That’s the way the law had worked in Pennsylvania for decades up until 2012, when a state appeals court denied an appeal of a state court jury decision from 2009 that effectively ended the old system of dividing up risk and liability between subs, generals and insurers in the state.

Now, a recent ruling has overturned the unusual decision and restored the usual order—but too late for some contractors and insurers.

“We got caught in the window when that erroneous opinion was out there,” says Martosella. “We have that loss experience on our record, and there’s nothing we can do about it. It will come out of our pocket in the next few years, when our insurance rates go up.”

Patton vs. Worthington Associates, as the case that turned Pennsylvania workers’ compensation upside down is known, has a long history.

In 2001, Christ Methodist Church in Levittown, Pa., hired Worthington Associates Inc., a Tullytown, Pa.-based general contractor to perform construction work on the church building. Worthington then hired Patton Construction, Inc. of Langhorne, Pa., a sole proprietorship owned by Earl Patton, to perform finish carpentry work.

According to court records, Patton was spackling soffits located along the ceiling of the church’s fellowship hall using a rented scissor lift. Patton had covered two large holes in the hall’s concrete floor with plywood previously, but on the day of the accident the two-ft-diameter holes were uncovered. Whle maneuvering the lift to complete the spackling, a wheel fell into one of the holes, overturning the lift and pinning Patton, who sustained serious back and spine injuries. Patton and his wife sued Worthington in 2003. The complaint admitted Patton was acting as an employee of Patton Construction, but he nevertheless won a jury verdict and sustained the verdict and award of $1.5 million when a panel of state Superior Court judged upheld the trial court decision.
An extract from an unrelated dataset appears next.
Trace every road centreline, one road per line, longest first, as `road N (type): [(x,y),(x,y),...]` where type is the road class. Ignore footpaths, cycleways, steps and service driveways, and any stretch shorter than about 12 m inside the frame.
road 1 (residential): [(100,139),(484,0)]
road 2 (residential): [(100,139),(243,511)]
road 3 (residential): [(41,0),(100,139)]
Essentially, the legal precedent in Pennsylvania from then on has been that a sole proprietor could sue the general contractor for worker’s compensation benefits.

The Graham Co., a Philadelphia insurer, led a group of 21 state contractors and eight construction associations that sought to overturn Patton v. Worthington Associates Inc. They claimed that Pennsylvania companies and their insurers had been forced to pay millions in claims for injuries to workers for which they previously had no liability

The case hinges on a long-held legal precedent in Pennsylvania, established in the 1930 case of McDonald vs. Levinson Steel Company. In that case the state instituted the “statutory employer” defense.

 “The state Superior Court’s decision eliminated that certainty and disrupted the industry’s long-standing risk-management paradigms,” the group’s Amicus Brief states.

Patton v. Worthington did not last long as a precedent.

On Mar. 26, the Pa. Supreme Court overturned the appeals court. But for a while, the world of worker injury and liability in Pennsylvania was upside down

“For all we knew, that would be the last word on that decision and it wouldn’t go to the Supreme Court,” says Peter Prinsen, Vice-President/General Counsel/Principal of The Graham Co.